**DATA LISTING:**
════════════════

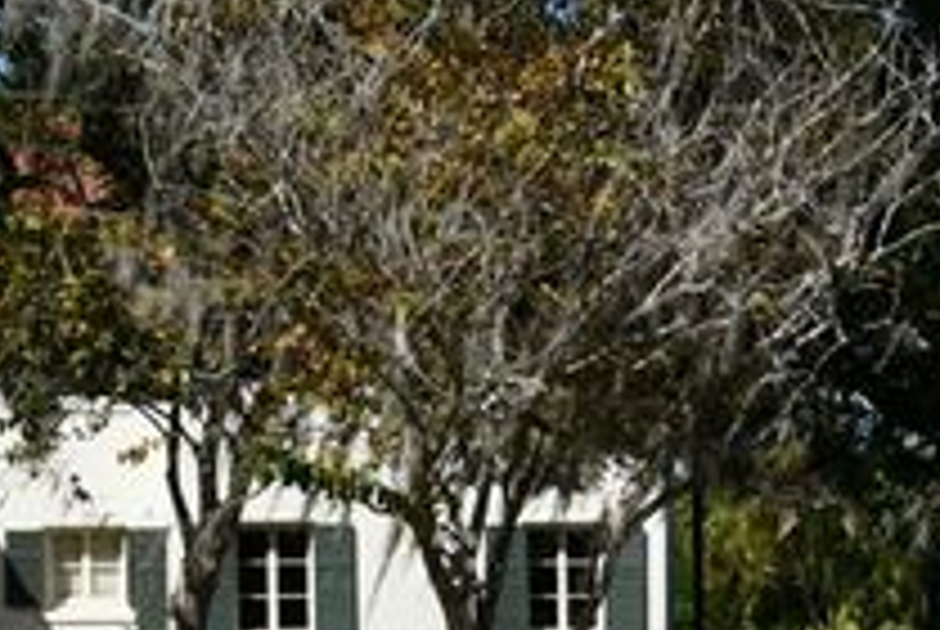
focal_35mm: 153
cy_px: 945
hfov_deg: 13.0
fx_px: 4001
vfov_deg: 8.8
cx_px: 1160
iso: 100
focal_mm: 25
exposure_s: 1/400
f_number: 10
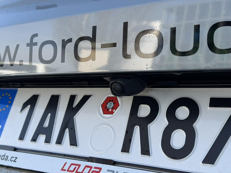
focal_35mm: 48
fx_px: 320
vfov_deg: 30.3
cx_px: 116
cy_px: 86
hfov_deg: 39.7
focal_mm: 6.76
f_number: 1.78
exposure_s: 1/802
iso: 64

════════════════

**EXERCISE DIRECTIONS:** If an entry contains a picture, leave it out and repeat the rest exactly.

**OUTPUT BELOW:**
focal_35mm: 153
cy_px: 945
hfov_deg: 13.0
fx_px: 4001
vfov_deg: 8.8
cx_px: 1160
iso: 100
focal_mm: 25
exposure_s: 1/400
f_number: 10
focal_35mm: 48
fx_px: 320
vfov_deg: 30.3
cx_px: 116
cy_px: 86
hfov_deg: 39.7
focal_mm: 6.76
f_number: 1.78
exposure_s: 1/802
iso: 64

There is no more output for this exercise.